Frequency Identification With TFFT

In Mathematica’s documentation devoted to Fourier command, I’ve stumbled upon an curious example of the frequency identification from noisy data. The most interesting part was that the frequency (or the period) was found with a high accuracy. And this was done by only changing the parameters of Fourier command!

Fourier[data, Parameters -> {a,b}];

Fourier[data] calculates the Discrete Fourier Transform (DFT) of data and has two optional parameters {a,b}, which I always thought were used only to implement different definitions of DFT as used in mathematics or in signal processing, for instance.

The documentation page, however, gives a nice example of alternative use of the parameters. Below is a slightly modified version of the example.

Code example

Here is some periodic data with period $T =12.46$ with some noise added, plotted for the discrete values of $x = 1,\ldots,100$:

n = 1000;
per = 12.46;
pdata = Table[Sin[2 \[Pi] x/per], {x, n}] + RandomReal[{-1, 1}, {n}];
ListPlot[pdata, AspectRatio -> 1/3, PlotStyle -> PointSize[.003], 
 ImageSize -> 900] 

Looks quite random for us humans, doesn’t it? Let’s inspect it with Mathematica.
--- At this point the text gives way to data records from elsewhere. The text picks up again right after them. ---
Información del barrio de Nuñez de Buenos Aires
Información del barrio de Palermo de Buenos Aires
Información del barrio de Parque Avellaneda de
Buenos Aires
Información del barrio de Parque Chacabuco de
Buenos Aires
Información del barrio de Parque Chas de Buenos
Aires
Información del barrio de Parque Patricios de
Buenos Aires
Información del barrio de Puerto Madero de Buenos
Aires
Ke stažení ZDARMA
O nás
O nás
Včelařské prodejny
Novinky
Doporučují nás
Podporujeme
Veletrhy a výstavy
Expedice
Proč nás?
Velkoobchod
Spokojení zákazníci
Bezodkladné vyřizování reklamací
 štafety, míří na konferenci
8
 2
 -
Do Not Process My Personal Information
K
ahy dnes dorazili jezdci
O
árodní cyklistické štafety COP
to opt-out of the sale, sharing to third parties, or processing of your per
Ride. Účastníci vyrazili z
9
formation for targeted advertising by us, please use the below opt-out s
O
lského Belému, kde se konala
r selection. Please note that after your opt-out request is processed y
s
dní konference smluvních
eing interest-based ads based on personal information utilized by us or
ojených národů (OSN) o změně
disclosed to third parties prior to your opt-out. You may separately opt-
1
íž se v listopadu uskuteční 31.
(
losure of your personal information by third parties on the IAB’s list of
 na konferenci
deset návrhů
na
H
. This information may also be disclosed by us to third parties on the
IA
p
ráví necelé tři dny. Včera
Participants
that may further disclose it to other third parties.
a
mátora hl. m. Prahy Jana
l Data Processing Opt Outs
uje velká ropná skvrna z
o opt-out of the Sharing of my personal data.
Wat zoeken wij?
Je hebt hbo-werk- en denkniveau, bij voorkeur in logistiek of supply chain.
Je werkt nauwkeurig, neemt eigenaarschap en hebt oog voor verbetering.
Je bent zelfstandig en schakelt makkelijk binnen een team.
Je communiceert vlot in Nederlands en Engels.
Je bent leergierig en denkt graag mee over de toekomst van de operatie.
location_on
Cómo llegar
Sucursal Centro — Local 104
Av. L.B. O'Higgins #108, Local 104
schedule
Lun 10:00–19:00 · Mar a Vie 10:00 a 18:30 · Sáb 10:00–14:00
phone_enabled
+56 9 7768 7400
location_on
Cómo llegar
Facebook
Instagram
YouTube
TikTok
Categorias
Find the maximum mode in the spectrum:

f = Abs[Fourier[pdata]];
pos = Position[f, Max[f]][[1, 1]]

Show[ListPlot[f], Graphics[{Red, Point[{pos, f[[pos]]}]}], 
 PlotRange -> All]

rough = n/(pos - 1) // N
12.5

So roughly, the period is 12.5.

Find a high-resolution spectrum between modes where the maximum was found by changing $b$ parameter to 1/500:

fr = Abs[Fourier[pdata Exp[2 Pi I (pos - 2) N[Range[0, n - 1]]/n], 
    FourierParameters -> {0, 2/n}]];
frpos = Position[fr, Max[fr]][[1, 1]]

617

Show[ListPlot[fr], Graphics[{Red, Point[{frpos, fr[[frpos]]}]}], 
 PlotRange -> All]

Now we can determine the period from the frequencies:

N[n/(pos - 2 + 2 (frpos - 1)/n)]

12.4639

Explanations

What happens here is that we do interpolation of the initial Fourier spectrum with sines by padding the original sequence with zeroes as if the total number of points is $n/b$. With $b= 2/n$, we’ve half a million points. Mathematica does not calculate the whole DFT of the “virtually” padded sequence, however, but estimates only the first $n$ values. That’s why we need to shift our spectrum there by multiplying the data with complex exponent sequence Exp[2 Pi I (pos - 2) N[Range[0, n - 1]]/n].

I was not able to perform the same trick in Matlab, Python, or Julia. Please let me know if you know how to do it.